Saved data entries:
···

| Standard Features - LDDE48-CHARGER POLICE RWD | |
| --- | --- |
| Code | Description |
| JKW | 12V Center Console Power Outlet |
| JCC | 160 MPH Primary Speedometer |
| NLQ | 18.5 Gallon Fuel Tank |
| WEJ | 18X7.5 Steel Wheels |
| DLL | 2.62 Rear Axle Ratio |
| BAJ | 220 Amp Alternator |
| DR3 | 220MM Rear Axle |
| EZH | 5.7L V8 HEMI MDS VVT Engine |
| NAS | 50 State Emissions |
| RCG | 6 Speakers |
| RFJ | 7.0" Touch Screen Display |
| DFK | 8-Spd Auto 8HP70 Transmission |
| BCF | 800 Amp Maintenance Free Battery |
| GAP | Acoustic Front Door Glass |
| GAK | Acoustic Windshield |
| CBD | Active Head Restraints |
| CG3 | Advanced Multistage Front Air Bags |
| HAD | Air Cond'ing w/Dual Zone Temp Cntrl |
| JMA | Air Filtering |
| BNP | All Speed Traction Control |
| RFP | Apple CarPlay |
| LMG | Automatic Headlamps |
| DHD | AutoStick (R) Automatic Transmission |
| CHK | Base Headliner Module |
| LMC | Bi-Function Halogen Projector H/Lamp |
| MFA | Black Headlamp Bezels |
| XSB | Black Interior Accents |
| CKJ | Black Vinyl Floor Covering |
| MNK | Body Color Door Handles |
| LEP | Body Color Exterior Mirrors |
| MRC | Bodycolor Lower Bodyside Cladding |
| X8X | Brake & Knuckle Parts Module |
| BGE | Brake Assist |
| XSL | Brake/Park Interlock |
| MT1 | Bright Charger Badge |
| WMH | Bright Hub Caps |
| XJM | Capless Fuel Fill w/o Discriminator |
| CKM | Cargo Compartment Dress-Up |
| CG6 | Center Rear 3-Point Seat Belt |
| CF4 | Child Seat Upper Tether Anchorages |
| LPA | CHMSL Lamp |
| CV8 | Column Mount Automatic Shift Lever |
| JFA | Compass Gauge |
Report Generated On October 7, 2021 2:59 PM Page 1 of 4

···

▶ [AIM OF THE TASK]: Please restate the data word for word, every record included.

▶ [OUTPUT BELOW]:
| Standard Features - LDDE48-CHARGER POLICE RWD | |
| --- | --- |
| Code | Description |
| JKW | 12V Center Console Power Outlet |
| JCC | 160 MPH Primary Speedometer |
| NLQ | 18.5 Gallon Fuel Tank |
| WEJ | 18X7.5 Steel Wheels |
| DLL | 2.62 Rear Axle Ratio |
| BAJ | 220 Amp Alternator |
| DR3 | 220MM Rear Axle |
| EZH | 5.7L V8 HEMI MDS VVT Engine |
| NAS | 50 State Emissions |
| RCG | 6 Speakers |
| RFJ | 7.0" Touch Screen Display |
| DFK | 8-Spd Auto 8HP70 Transmission |
| BCF | 800 Amp Maintenance Free Battery |
| GAP | Acoustic Front Door Glass |
| GAK | Acoustic Windshield |
| CBD | Active Head Restraints |
| CG3 | Advanced Multistage Front Air Bags |
| HAD | Air Cond'ing w/Dual Zone Temp Cntrl |
| JMA | Air Filtering |
| BNP | All Speed Traction Control |
| RFP | Apple CarPlay |
| LMG | Automatic Headlamps |
| DHD | AutoStick (R) Automatic Transmission |
| CHK | Base Headliner Module |
| LMC | Bi-Function Halogen Projector H/Lamp |
| MFA | Black Headlamp Bezels |
| XSB | Black Interior Accents |
| CKJ | Black Vinyl Floor Covering |
| MNK | Body Color Door Handles |
| LEP | Body Color Exterior Mirrors |
| MRC | Bodycolor Lower Bodyside Cladding |
| X8X | Brake & Knuckle Parts Module |
| BGE | Brake Assist |
| XSL | Brake/Park Interlock |
| MT1 | Bright Charger Badge |
| WMH | Bright Hub Caps |
| XJM | Capless Fuel Fill w/o Discriminator |
| CKM | Cargo Compartment Dress-Up |
| CG6 | Center Rear 3-Point Seat Belt |
| CF4 | Child Seat Upper Tether Anchorages |
| LPA | CHMSL Lamp |
| CV8 | Column Mount Automatic Shift Lever |
| JFA | Compass Gauge |
Report Generated On October 7, 2021 2:59 PM Page 1 of 4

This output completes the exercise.